Uzone.id — Peperangan Iran vs Amerika Serikat semakin memanas. Tepat 1 April 2026 ini, Iran mengancam akan menyerang perusahaan-perusahaan teknologi milik AS seperti Microsoft, Apple, IBM, Intel, Google, Tesla, dan Boeing yang tersebar di Timur Tengah.
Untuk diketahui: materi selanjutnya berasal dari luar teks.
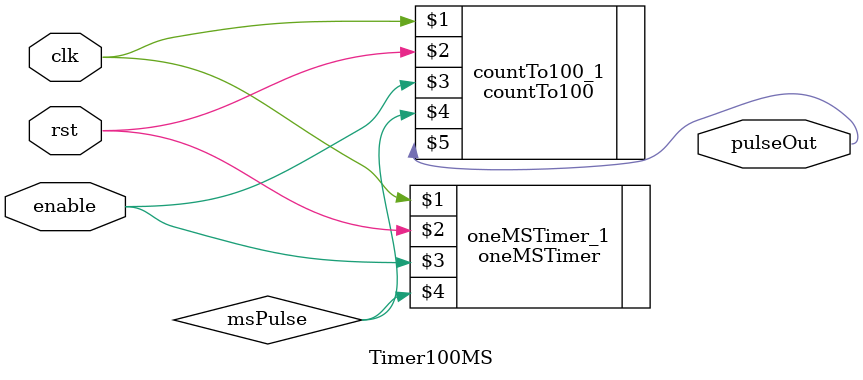
<source format=v>
module Timer100MS(clk, rst, enable, pulseOut);

	input clk, rst, enable;
	output pulseOut;
	wire msPulse;

	oneMSTimer oneMSTimer_1(clk, rst, enable, msPulse);
	countTo100 countTo100_1(clk, rst, enable, msPulse, pulseOut);
endmodule 
</source>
Perusahaan-perusahaan tersebut dianggap telah memberikan fasilitas terhadap operasi penargetan militer Amerika Serikat. Bersamaan dengan rencana ini, IRGC pun mendesak karyawan perusahaan-perusahaan AS untuk segera melakukan evakuasi, begitupun dengan warga sipil di wilayah tersebut untuk menjauh.Peringatan ini disampaikan pada Selasa, (31/03) dengan tenggat waktu hingga 1 April 2026 ini.
Mengutip dari Wired, Rabu, (01/04), RGC menyatakan dalam unggahannya di Telegram bahwa serangan ini akan dimulai setelah pukul 20.00 pada 1 April di Teheran.
Jika ini benar-benar terjadi, serangan Iran terhadap infrastruktur komersial Amerika sejak AS dan Israel ini akan menjadi serangan lanjutan setelah melancarkan serangan pertama mereka di Teheran pada 28 Februari.
Drone Iran kala itu menyerang dua pusat data Amazon Web Services dan merusak satu pusat data lainnya di Uni Emirat Arab dan Bahrain pada 1 Maret.
Situs perbankan, pemroses pembayaran, dan layanan konsumen di seluruh kawasan tersebut mengalami gangguan karena sistem cadangan yang dimatikan untuk mencegah pemadaman secara menyeluruh.
Iran sendiri telah menandai 29 kantor cabang dan pusat data yang dioperasikan oleh perusahaan-perusahaan besar AS seperti Amazon, Google, IBM, Nvidia, dan Palantir, mereka dianggap telah menuduh perusahaan-perusahaan tersebut mendukung kegiatan militer dan intelijen AS.